[Exercise instructions]: The records that follow should be retyped word for word.

[Data in this exercise]:

---

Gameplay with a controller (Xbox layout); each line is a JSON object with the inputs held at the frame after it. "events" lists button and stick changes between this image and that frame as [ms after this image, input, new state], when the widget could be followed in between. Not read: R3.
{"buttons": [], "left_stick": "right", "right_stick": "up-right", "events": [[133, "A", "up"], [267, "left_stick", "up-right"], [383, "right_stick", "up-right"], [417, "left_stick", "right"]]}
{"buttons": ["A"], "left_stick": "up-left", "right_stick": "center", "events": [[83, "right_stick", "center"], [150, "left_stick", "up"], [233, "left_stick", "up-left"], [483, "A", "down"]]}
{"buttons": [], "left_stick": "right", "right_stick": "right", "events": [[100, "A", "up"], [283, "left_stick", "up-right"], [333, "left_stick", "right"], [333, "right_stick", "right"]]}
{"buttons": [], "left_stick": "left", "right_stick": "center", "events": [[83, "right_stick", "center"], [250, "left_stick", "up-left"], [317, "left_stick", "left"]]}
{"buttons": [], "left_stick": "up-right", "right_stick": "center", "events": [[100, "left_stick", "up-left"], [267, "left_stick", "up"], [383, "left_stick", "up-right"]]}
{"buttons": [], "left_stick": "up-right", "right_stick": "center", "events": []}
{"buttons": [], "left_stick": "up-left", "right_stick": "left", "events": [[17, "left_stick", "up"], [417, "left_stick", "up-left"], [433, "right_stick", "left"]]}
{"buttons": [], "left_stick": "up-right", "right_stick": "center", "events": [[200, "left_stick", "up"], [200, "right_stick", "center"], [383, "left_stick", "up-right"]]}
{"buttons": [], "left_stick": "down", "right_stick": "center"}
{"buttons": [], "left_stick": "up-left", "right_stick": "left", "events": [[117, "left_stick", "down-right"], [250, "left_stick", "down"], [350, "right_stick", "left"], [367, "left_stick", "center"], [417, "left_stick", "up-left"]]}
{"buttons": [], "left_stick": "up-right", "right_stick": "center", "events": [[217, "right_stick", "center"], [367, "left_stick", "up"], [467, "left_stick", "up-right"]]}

---

[Output of the task]:
Gameplay with a controller (Xbox layout); each line is a JSON object with the inputs held at the frame after it. "events" lists button and stick changes between this image and that frame as [ms after this image, input, new state], when the widget could be followed in between. Not read: R3.
{"buttons": [], "left_stick": "right", "right_stick": "up-right", "events": [[133, "A", "up"], [267, "left_stick", "up-right"], [383, "right_stick", "up-right"], [417, "left_stick", "right"]]}
{"buttons": ["A"], "left_stick": "up-left", "right_stick": "center", "events": [[83, "right_stick", "center"], [150, "left_stick", "up"], [233, "left_stick", "up-left"], [483, "A", "down"]]}
{"buttons": [], "left_stick": "right", "right_stick": "right", "events": [[100, "A", "up"], [283, "left_stick", "up-right"], [333, "left_stick", "right"], [333, "right_stick", "right"]]}
{"buttons": [], "left_stick": "left", "right_stick": "center", "events": [[83, "right_stick", "center"], [250, "left_stick", "up-left"], [317, "left_stick", "left"]]}
{"buttons": [], "left_stick": "up-right", "right_stick": "center", "events": [[100, "left_stick", "up-left"], [267, "left_stick", "up"], [383, "left_stick", "up-right"]]}
{"buttons": [], "left_stick": "up-right", "right_stick": "center", "events": []}
{"buttons": [], "left_stick": "up-left", "right_stick": "left", "events": [[17, "left_stick", "up"], [417, "left_stick", "up-left"], [433, "right_stick", "left"]]}
{"buttons": [], "left_stick": "up-right", "right_stick": "center", "events": [[200, "left_stick", "up"], [200, "right_stick", "center"], [383, "left_stick", "up-right"]]}
{"buttons": [], "left_stick": "down", "right_stick": "center"}
{"buttons": [], "left_stick": "up-left", "right_stick": "left", "events": [[117, "left_stick", "down-right"], [250, "left_stick", "down"], [350, "right_stick", "left"], [367, "left_stick", "center"], [417, "left_stick", "up-left"]]}
{"buttons": [], "left_stick": "up-right", "right_stick": "center", "events": [[217, "right_stick", "center"], [367, "left_stick", "up"], [467, "left_stick", "up-right"]]}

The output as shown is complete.